Ancasta wondered if her heart would ever quit pounding so loudly she could hear her blood roaring in her ears.

The Night Elf still clutched her, panting from his panicked run.

"What -- what was that thing?" Ancasta squeaked.

The Night Elf tried to grin then shook his head. "Would you believe -- the end of the world?"

Ancasta nodded. "I would. I believe it."

He nodded and very carefully set her down on a nearby up-ended barrel. She saw his big, elegant hands were shaking badly. He put a hand against the brick wall of the alley and ran the other hand over his face.

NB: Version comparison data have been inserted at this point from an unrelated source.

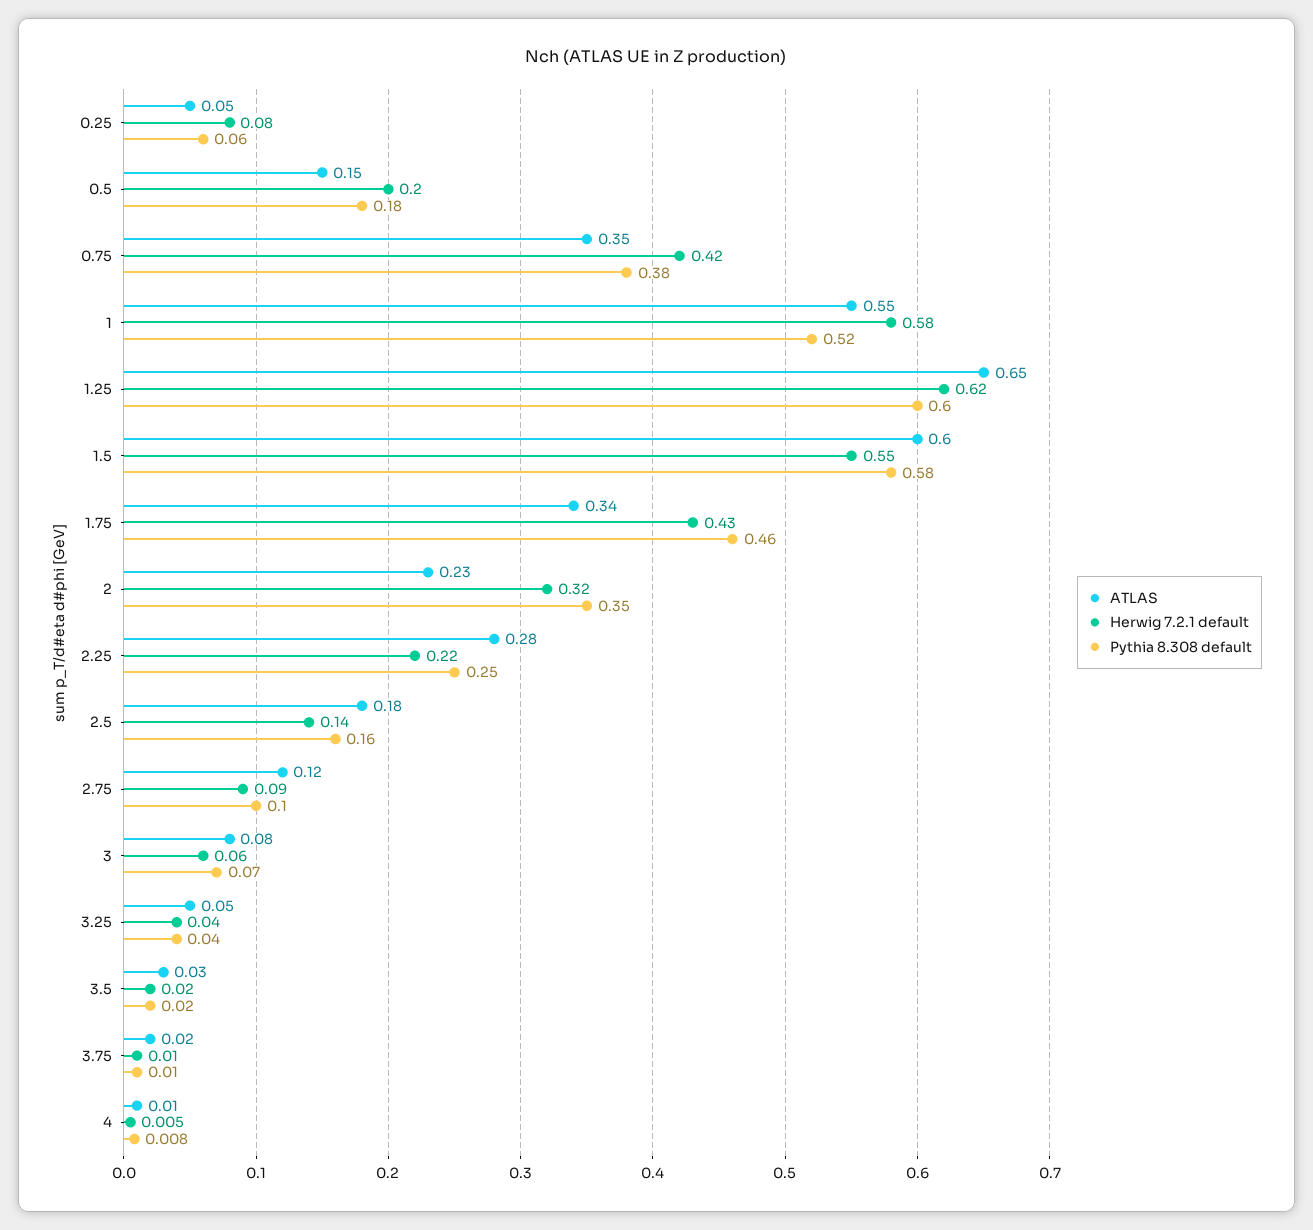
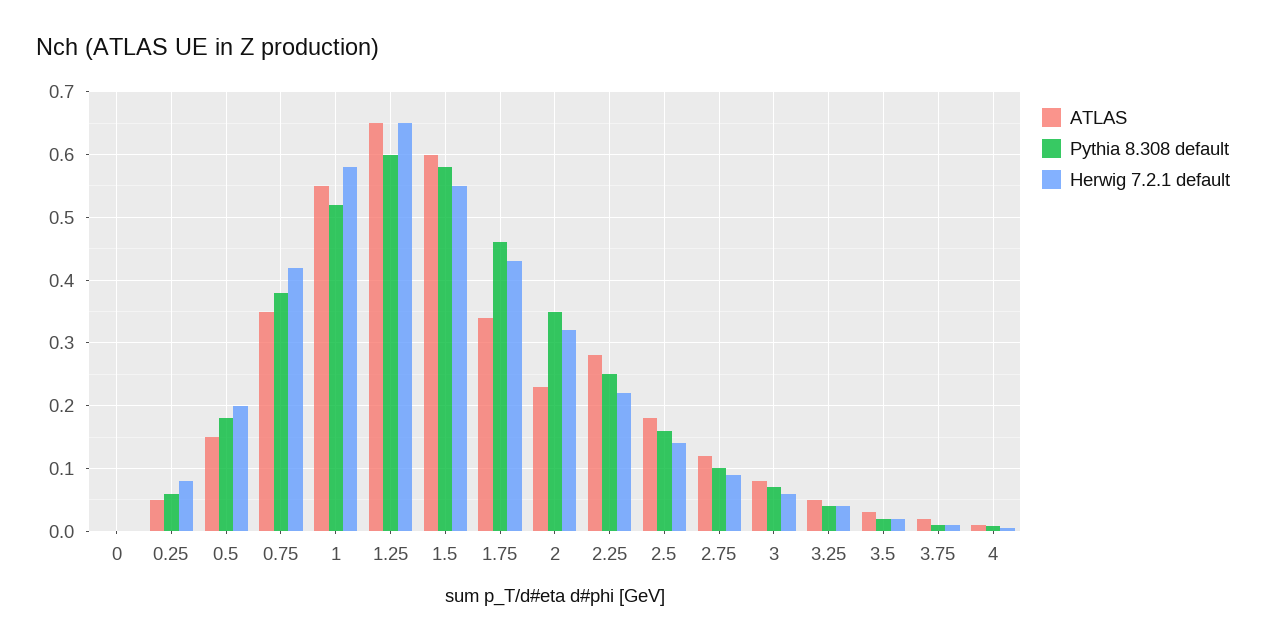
  {
    "ATLAS": {
      "0.25": 0.05,
      "0.5": 0.15,
      "0.75": 0.35,
      "1": 0.55,
      "1.25": 0.65,
      "1.5": 0.6,
      "1.75": 0.34,
      "2": 0.23,
      "2.25": 0.28,
      "2.5": 0.18,
      "2.75": 0.12,
      "3": 0.08,
      "3.25": 0.05,
      "3.5": 0.03,
      "3.75": 0.02,
-     "4": 0.01
+     "4": 0.01,
+     "0": 0
    },
    "Herwig 7.2.1 default": {
      "0.25": 0.08,
      "0.5": 0.2,
      "0.75": 0.42,
      "1": 0.58,
-     "1.25": 0.62,
+     "1.25": 0.65,
      "1.5": 0.55,
      "1.75": 0.43,
      "2": 0.32,
      "2.25": 0.22,
      "2.5": 0.14,
      "2.75": 0.09,
      "3": 0.06,
      "3.25": 0.04,
      "3.5": 0.02,
      "3.75": 0.01,
-     "4": 0.005
+     "4": 0.005,
+     "0": 0
    },
    "Pythia 8.308 default": {
      "0.25": 0.06,
      "0.5": 0.18,
      "0.75": 0.38,
      "1": 0.52,
      "1.25": 0.6,
      "1.5": 0.58,
      "1.75": 0.46,
      "2": 0.35,
      "2.25": 0.25,
      "2.5": 0.16,
      "2.75": 0.1,
      "3": 0.07,
      "3.25": 0.04,
      "3.5": 0.02,
      "3.75": 0.01,
-     "4": 0.008
+     "4": 0.008,
+     "0": 0
    }
  }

Ancasta gulped. "I -- I just came here. To Stormwind. I just got here, not a half candlemark ago."

He glanced at her, his glowing silver eyes flickering over her. "From Ironforge?"

Ancasta nodded, speechless.

He huffed a humorless laugh. "Not the best of welcomes." He straightened his fine gray shirt and purple leather vest, ran a hand back through his flowing black hair. It was then she saw the long daggers at his belt and the throwing knives in their sheath on his leg.

"Is nowhere and no one safe from that thing? Who is he? What is he?" Ancasta asked, her voice rising in fear.

"No one is safe. If you're caught out when they appear, you die. If you try to fight, you die. It doesn't matter if you are a master blademan or master mage, you die as fast as the cheese merchant and the milkmaid. The only way to escape is to get out of sight," he said quietly. "As to what they are, they're called the Death Knights. Most we've seen have been of the Horde, of the Blood Elvenkin. They have no reason to the attacks. They appear, they kill, they go on to the next place and kill again. They'll go on to Goldshire from here, then the Abbey or Westfall or Redridge. They kill everyone in their path."

"Can't anyone stop them?" Ancasta asked.

He huffed another weary laugh and shook his head. "The King is powerless. The City Guard fall like blades of grass in the teeth of a storm."

Ancasta dropped her head in her hands and felt tears sting her eyes. Suddenly her warm little bed in Old Wolfhammer's attic seemed not only a lifetime away but the most wonderful thing in the world.